- _Work instruction_
Gather every line in the entries below that contains the word "Comparing", and copy each line in full.

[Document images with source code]
◆ ◆ ◆ ◆

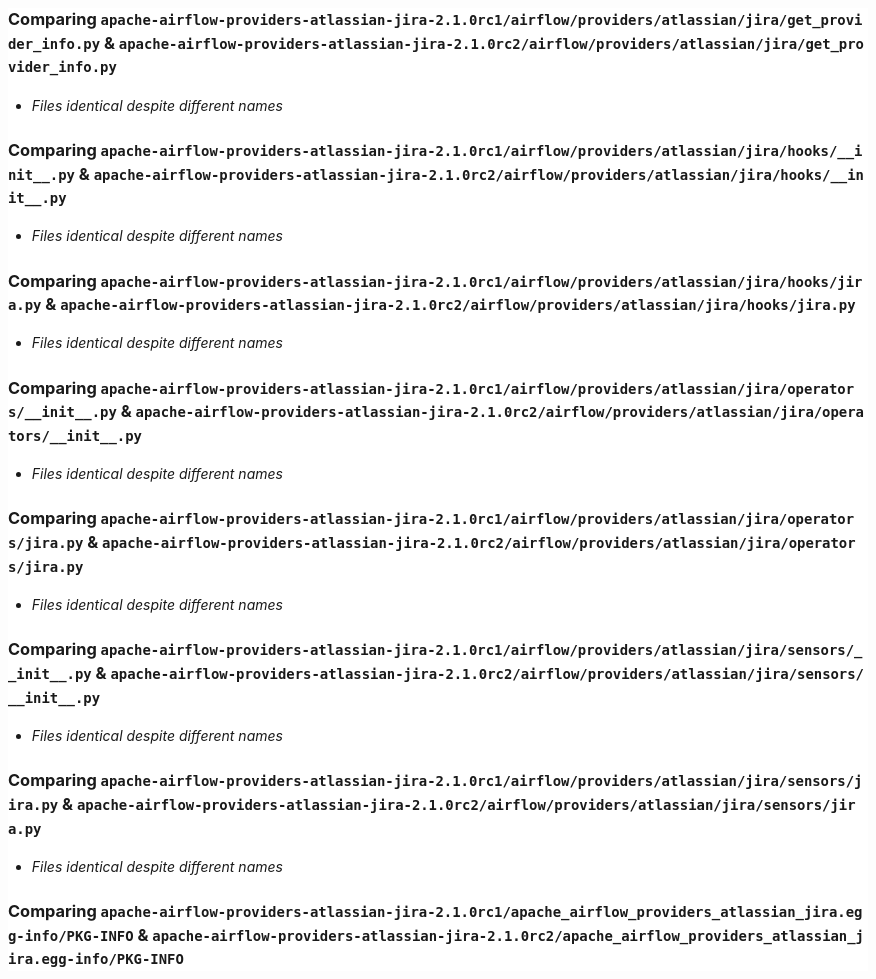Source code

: ### Comparing `apache-airflow-providers-atlassian-jira-2.1.0rc1/airflow/providers/atlassian/jira/get_provider_info.py` & `apache-airflow-providers-atlassian-jira-2.1.0rc2/airflow/providers/atlassian/jira/get_provider_info.py`

 * *Files identical despite different names*

### Comparing `apache-airflow-providers-atlassian-jira-2.1.0rc1/airflow/providers/atlassian/jira/hooks/__init__.py` & `apache-airflow-providers-atlassian-jira-2.1.0rc2/airflow/providers/atlassian/jira/hooks/__init__.py`

 * *Files identical despite different names*

### Comparing `apache-airflow-providers-atlassian-jira-2.1.0rc1/airflow/providers/atlassian/jira/hooks/jira.py` & `apache-airflow-providers-atlassian-jira-2.1.0rc2/airflow/providers/atlassian/jira/hooks/jira.py`

 * *Files identical despite different names*

### Comparing `apache-airflow-providers-atlassian-jira-2.1.0rc1/airflow/providers/atlassian/jira/operators/__init__.py` & `apache-airflow-providers-atlassian-jira-2.1.0rc2/airflow/providers/atlassian/jira/operators/__init__.py`

 * *Files identical despite different names*

### Comparing `apache-airflow-providers-atlassian-jira-2.1.0rc1/airflow/providers/atlassian/jira/operators/jira.py` & `apache-airflow-providers-atlassian-jira-2.1.0rc2/airflow/providers/atlassian/jira/operators/jira.py`

 * *Files identical despite different names*

### Comparing `apache-airflow-providers-atlassian-jira-2.1.0rc1/airflow/providers/atlassian/jira/sensors/__init__.py` & `apache-airflow-providers-atlassian-jira-2.1.0rc2/airflow/providers/atlassian/jira/sensors/__init__.py`

 * *Files identical despite different names*

### Comparing `apache-airflow-providers-atlassian-jira-2.1.0rc1/airflow/providers/atlassian/jira/sensors/jira.py` & `apache-airflow-providers-atlassian-jira-2.1.0rc2/airflow/providers/atlassian/jira/sensors/jira.py`

 * *Files identical despite different names*

### Comparing `apache-airflow-providers-atlassian-jira-2.1.0rc1/apache_airflow_providers_atlassian_jira.egg-info/PKG-INFO` & `apache-airflow-providers-atlassian-jira-2.1.0rc2/apache_airflow_providers_atlassian_jira.egg-info/PKG-INFO`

◆ ◆ ◆ ◆

- _Result for this task_
: ### Comparing `apache-airflow-providers-atlassian-jira-2.1.0rc1/airflow/providers/atlassian/jira/get_provider_info.py` & `apache-airflow-providers-atlassian-jira-2.1.0rc2/airflow/providers/atlassian/jira/get_provider_info.py`
### Comparing `apache-airflow-providers-atlassian-jira-2.1.0rc1/airflow/providers/atlassian/jira/hooks/__init__.py` & `apache-airflow-providers-atlassian-jira-2.1.0rc2/airflow/providers/atlassian/jira/hooks/__init__.py`
### Comparing `apache-airflow-providers-atlassian-jira-2.1.0rc1/airflow/providers/atlassian/jira/hooks/jira.py` & `apache-airflow-providers-atlassian-jira-2.1.0rc2/airflow/providers/atlassian/jira/hooks/jira.py`
### Comparing `apache-airflow-providers-atlassian-jira-2.1.0rc1/airflow/providers/atlassian/jira/operators/__init__.py` & `apache-airflow-providers-atlassian-jira-2.1.0rc2/airflow/providers/atlassian/jira/operators/__init__.py`
### Comparing `apache-airflow-providers-atlassian-jira-2.1.0rc1/airflow/providers/atlassian/jira/operators/jira.py` & `apache-airflow-providers-atlassian-jira-2.1.0rc2/airflow/providers/atlassian/jira/operators/jira.py`
### Comparing `apache-airflow-providers-atlassian-jira-2.1.0rc1/airflow/providers/atlassian/jira/sensors/__init__.py` & `apache-airflow-providers-atlassian-jira-2.1.0rc2/airflow/providers/atlassian/jira/sensors/__init__.py`
### Comparing `apache-airflow-providers-atlassian-jira-2.1.0rc1/airflow/providers/atlassian/jira/sensors/jira.py` & `apache-airflow-providers-atlassian-jira-2.1.0rc2/airflow/providers/atlassian/jira/sensors/jira.py`
### Comparing `apache-airflow-providers-atlassian-jira-2.1.0rc1/apache_airflow_providers_atlassian_jira.egg-info/PKG-INFO` & `apache-airflow-providers-atlassian-jira-2.1.0rc2/apache_airflow_providers_atlassian_jira.egg-info/PKG-INFO`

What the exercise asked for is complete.